THE Zimbabwe Clothing Manufacturers’ Association (ZCMA) has urged Zimbabwe and South Africa to revisit the bi-lateral trade agreement (BTA) between the two countries as a matter of urgency.
South Africa in November 2017 gave a year’s notice of its intention to terminate the 1964 pact opting for the Southern African Development Community (Sadc) Trade Protocol on Trade.
But ZCMA chairperson Jeremy Youmans told NewsDay that the issue had not been settled.
“It is our understanding that South Africa postponed the meeting to January and so the matter has not yet be concluded. We are pursuing this with the Ministry of Foreign Affairs and International Trade and the Ministry of Industry and Commerce,” he said.

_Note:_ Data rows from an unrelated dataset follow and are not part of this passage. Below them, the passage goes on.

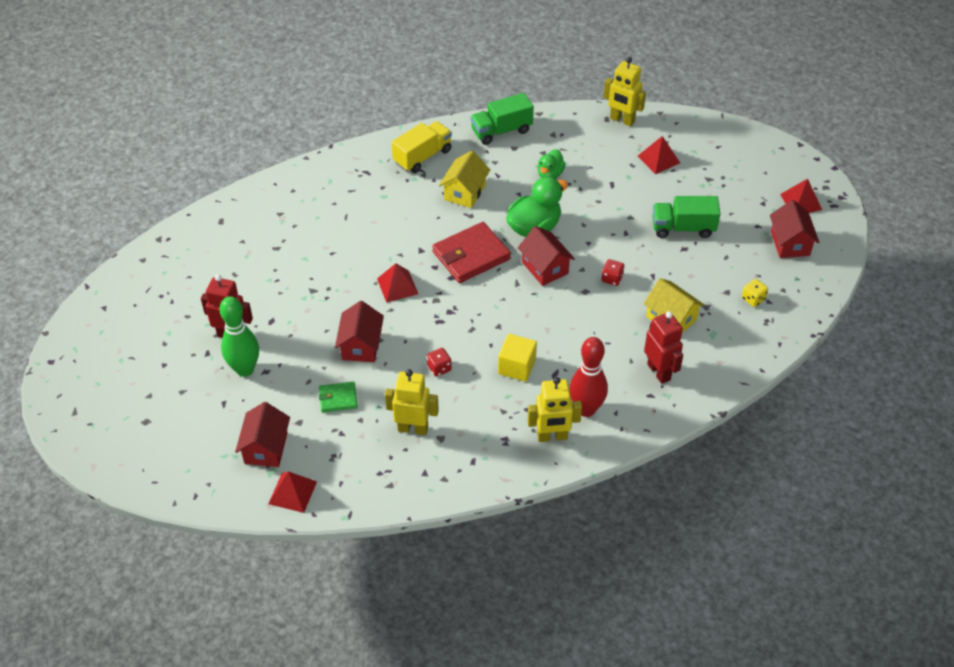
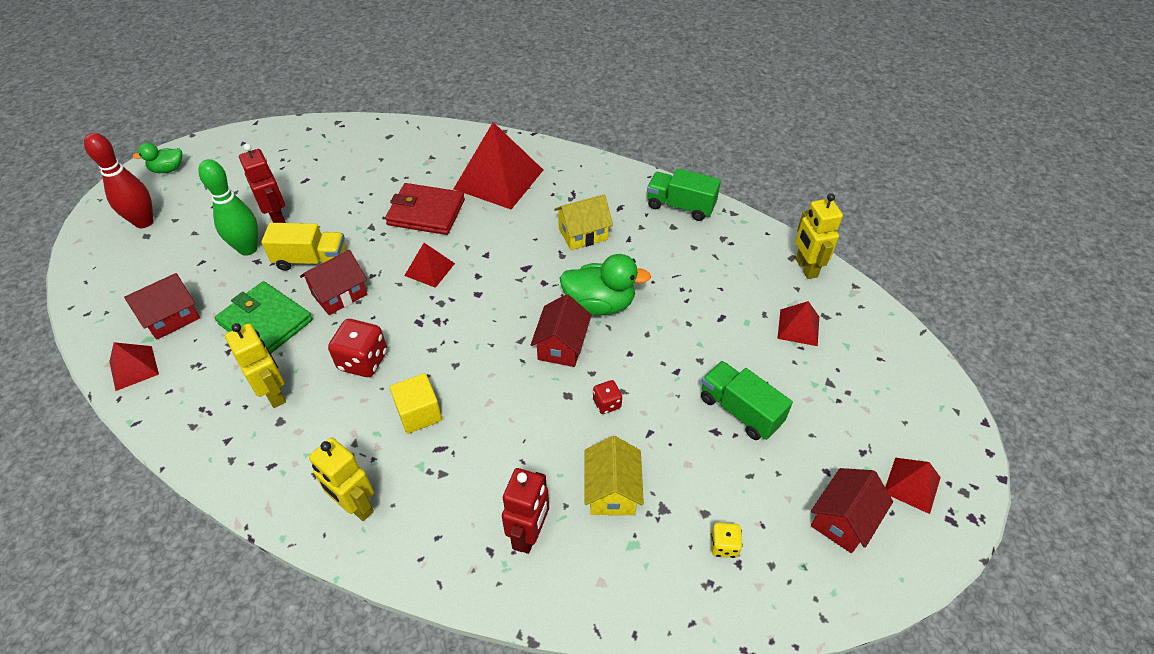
camera: 45 degrees right, 0 degrees up
green wallet [319,382,358,413] -> green wallet [215,281,313,354], size x1.87
yellow truck [392,121,452,173] -> yellow truck moved to [261,223,346,271]
red dice [427,348,452,377] -> red dice [328,319,387,377], size x1.82
red wallet [432,222,511,283] -> red wallet moved to [385,183,465,235]
green duck [537,149,566,179] -> green duck moved to [133,143,182,173]
red bowling pin [569,337,608,417] -> red bowling pin moved to [84,133,153,228]
none -> red pyramid [454,122,543,209]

For South Africa, the Sadc Trade Protocol on Trade is more comprehensive, but for Zimbabwe — which in 2016 imposed a ban on a wide range of South African imports under Statutory Instrument 64 — the deal means Harare stands to lose its preferential access to Pretoria.
The bilateral agreement in question favoured Zimbabwean exports of clothing and textiles due to relaxed rules of origin of “single transformation” compared to “double transformation” under the Sadc Trade Protocol on Trade.

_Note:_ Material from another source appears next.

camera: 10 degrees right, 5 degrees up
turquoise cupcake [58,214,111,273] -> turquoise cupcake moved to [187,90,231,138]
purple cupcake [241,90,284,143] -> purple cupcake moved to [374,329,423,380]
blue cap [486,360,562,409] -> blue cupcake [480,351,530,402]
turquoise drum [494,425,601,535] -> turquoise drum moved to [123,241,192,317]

The prior arrangement allowed local clothing makers to import fabrics from foreign markets, especially Asian suppliers such as China, India and Bangladesh, to produce finished clothing items, and then re-export to South Africa under favourable terms.
Under the Sadc protocol, however, there is the double-transformation rule, which requires that the fabric should be produced in Zimbabwe or within Sadc.
“The impact on the industry will be significant as South Africa has always resisted liberalising the rules of origin for the Sadc Trade Protocol. The bi-lateral trade agreement had preferential terms to Sadc, which requires garments to be made from regional fabric to allow for preferential access,” Youmans said.
“The problem is that while there are suppliers of certain fabrics in the region, they are not sufficient to meet the demands of all manufacturers in quantity and fabric type. So the loss of the BTA would severely restrict the ability of many clothing manufacturers to export to South Africa. We really need this resolved,” he said.
According to Trademap, Zimbabwe’s clothing and textile exports to Sadc increased from US$5,7 million in 2013 to US$9,6 million in 2016. More than 70% of Zimbabwe’s clothing and textile products are destined for the South African market.
The exports primarily consist of products that qualify under the Sadc rules of origin.